Tool Thermal Cycle Design for Manufacturing of Components with Tailored Material Properties

With the press hardening technology, it is possible to produce automotive structural components with a tailor-made material property distribution. The properties can range from a soft ferrite dominated microstructure to ultra-high strength martensitic structure. Tailor-made material property distribution is especially useful in components subjected to crash deformation. With this techhique it is possible to account for structural integrity and in the same time maximize the energy absorption in the structure. The present work is based on a comprehensive thermo-mechanical material model for simulation of press hardening and similar processes.
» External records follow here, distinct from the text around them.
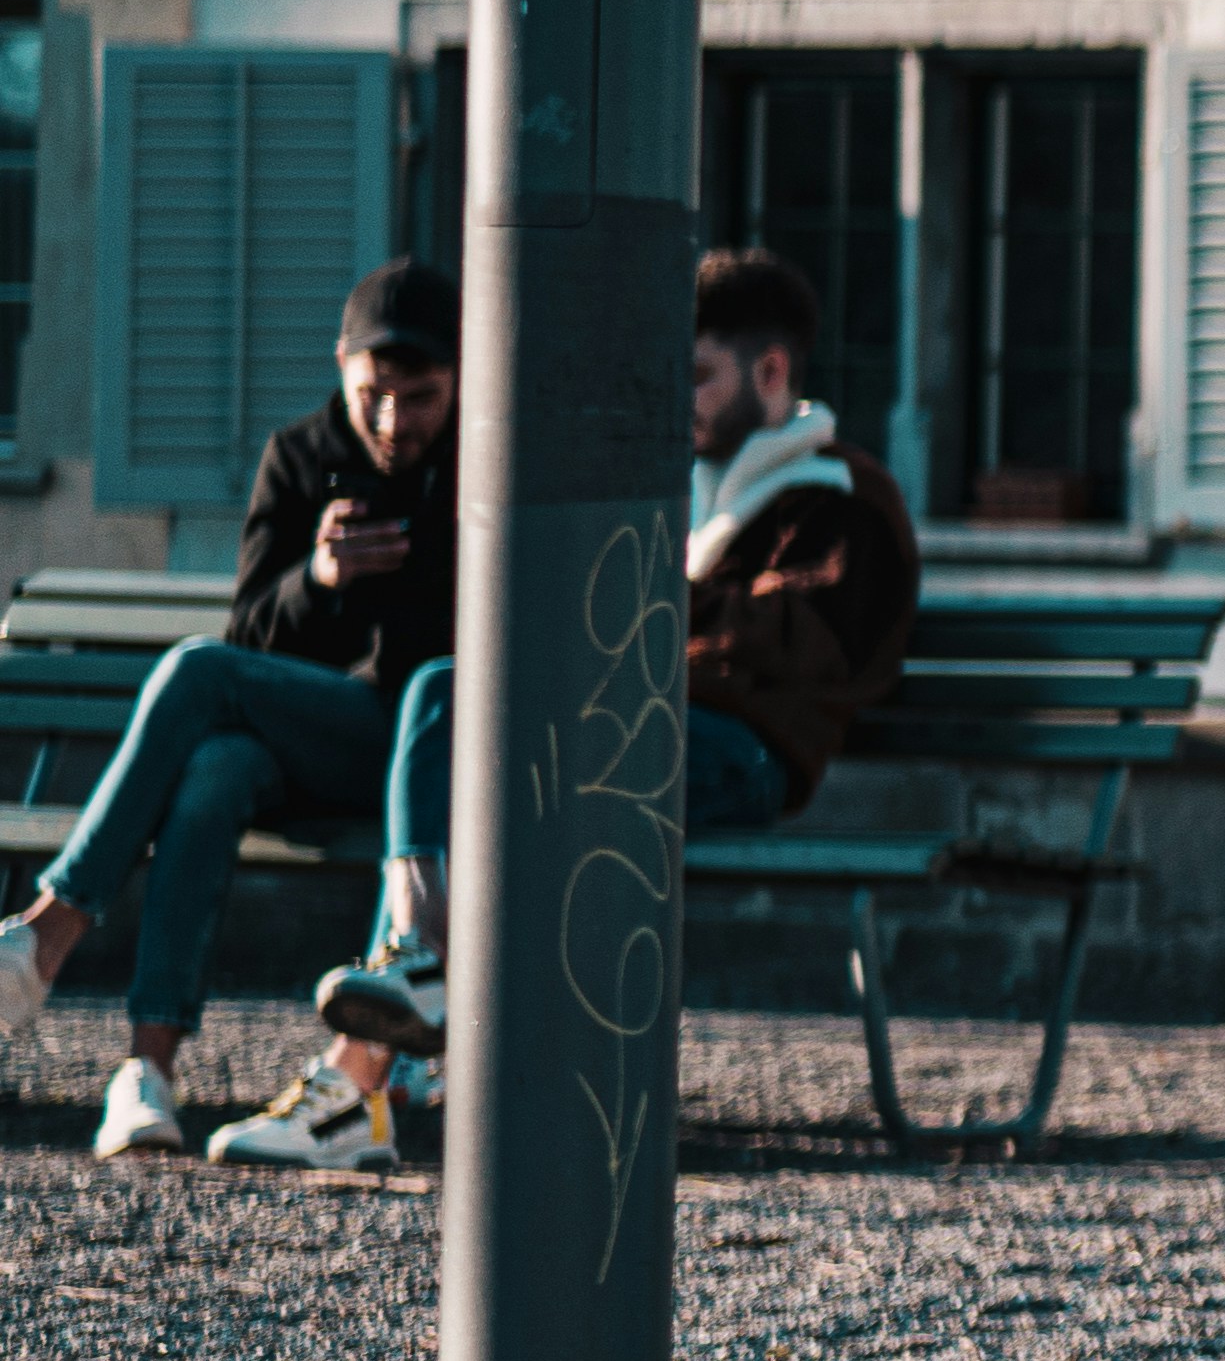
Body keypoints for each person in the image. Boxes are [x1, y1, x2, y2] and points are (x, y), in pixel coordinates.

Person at [210, 247, 920, 1177]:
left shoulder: (840, 498)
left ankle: (372, 1061)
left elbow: (777, 654)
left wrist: (622, 616)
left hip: (741, 756)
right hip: (639, 732)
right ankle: (403, 1000)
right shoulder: (697, 493)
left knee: (480, 724)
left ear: (772, 372)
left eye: (697, 376)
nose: (678, 399)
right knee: (447, 693)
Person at [0, 258, 460, 1156]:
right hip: (307, 746)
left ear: (460, 380)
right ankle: (148, 1078)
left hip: (422, 757)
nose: (395, 420)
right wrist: (321, 582)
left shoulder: (482, 472)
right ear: (340, 365)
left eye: (422, 396)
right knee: (213, 768)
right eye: (375, 394)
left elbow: (455, 661)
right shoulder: (299, 459)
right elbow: (255, 635)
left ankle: (46, 938)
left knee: (195, 673)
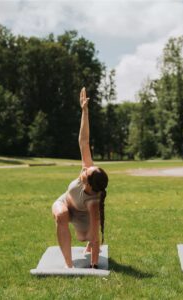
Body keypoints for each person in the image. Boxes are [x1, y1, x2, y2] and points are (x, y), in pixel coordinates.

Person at [52, 87, 108, 269]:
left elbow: (95, 233)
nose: (85, 169)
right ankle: (68, 264)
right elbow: (84, 141)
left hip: (82, 215)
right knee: (60, 215)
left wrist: (94, 264)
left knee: (85, 237)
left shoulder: (93, 202)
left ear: (89, 185)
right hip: (65, 202)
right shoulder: (88, 169)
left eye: (87, 172)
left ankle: (87, 248)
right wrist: (85, 111)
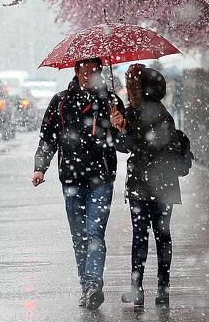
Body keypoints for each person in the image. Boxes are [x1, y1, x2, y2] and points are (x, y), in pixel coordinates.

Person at [31, 58, 124, 310]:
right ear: (76, 71)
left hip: (101, 179)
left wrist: (120, 126)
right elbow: (48, 138)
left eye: (93, 71)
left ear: (100, 72)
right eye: (84, 71)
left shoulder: (111, 102)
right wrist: (40, 167)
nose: (88, 76)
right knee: (79, 236)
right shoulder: (61, 102)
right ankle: (86, 286)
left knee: (95, 233)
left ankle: (94, 283)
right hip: (71, 179)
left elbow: (124, 145)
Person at [110, 64, 181, 308]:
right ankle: (163, 288)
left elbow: (133, 146)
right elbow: (131, 144)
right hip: (164, 183)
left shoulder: (140, 112)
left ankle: (137, 287)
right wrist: (121, 127)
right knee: (163, 235)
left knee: (140, 236)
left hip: (143, 184)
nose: (128, 87)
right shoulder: (163, 112)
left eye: (131, 82)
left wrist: (123, 129)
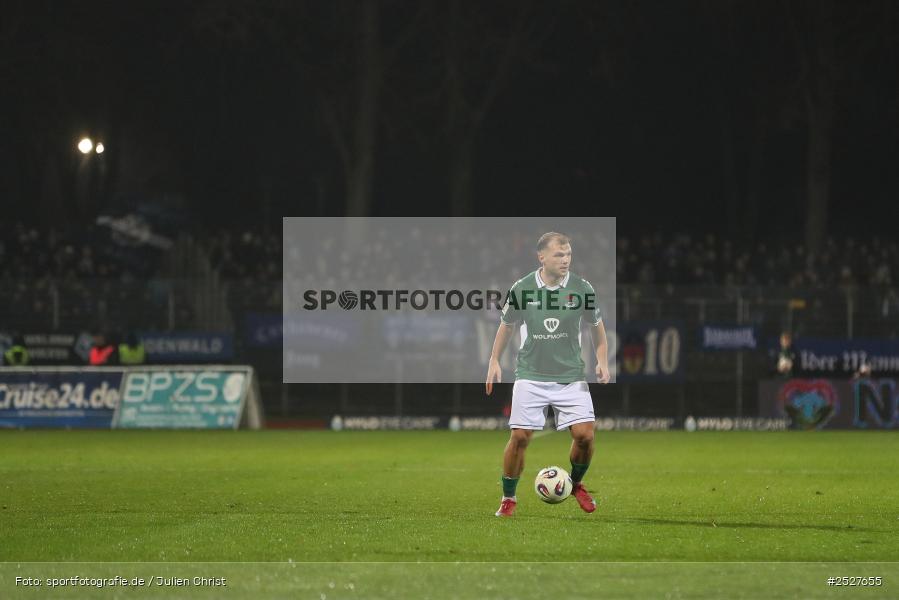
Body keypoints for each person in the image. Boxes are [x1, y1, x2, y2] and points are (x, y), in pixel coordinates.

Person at [486, 232, 611, 517]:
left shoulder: (582, 288)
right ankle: (508, 498)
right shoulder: (522, 288)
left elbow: (597, 329)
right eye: (559, 255)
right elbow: (507, 325)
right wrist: (494, 359)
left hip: (570, 375)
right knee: (520, 437)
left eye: (568, 255)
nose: (565, 260)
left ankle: (575, 484)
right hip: (531, 374)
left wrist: (602, 360)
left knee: (585, 436)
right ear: (541, 257)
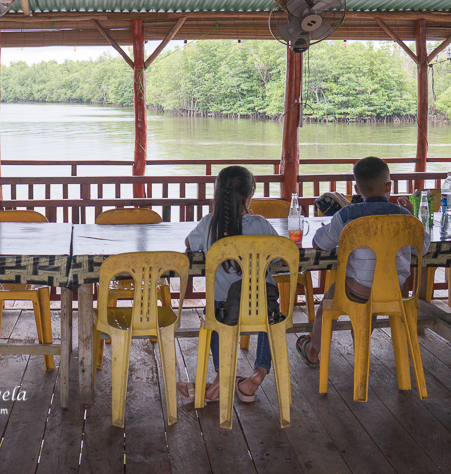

The model accounts for and predicts time dependent and time-independent phase transformations, mechanical and thermal properties as well as transformation plasticity during the complete cooling and deformation process from 900 degrees C to room temperature. The model predicts the microstructure evolution during the complete process and the final fractions of martensite, bainite, perlite and ferrite. The thermal properties in the contact between the blank and the tools as well as the thermal properties in the tools have influence on the processes for tailor-made material properties. In this work, solutions for tool heating and cooling in the design of tools for manufacturing of components with soft zones are studied. Based on the results from the press hardening simulations, thermal properties of special tool materials are taken into account in order to optimise the manufacturing thermal cycle.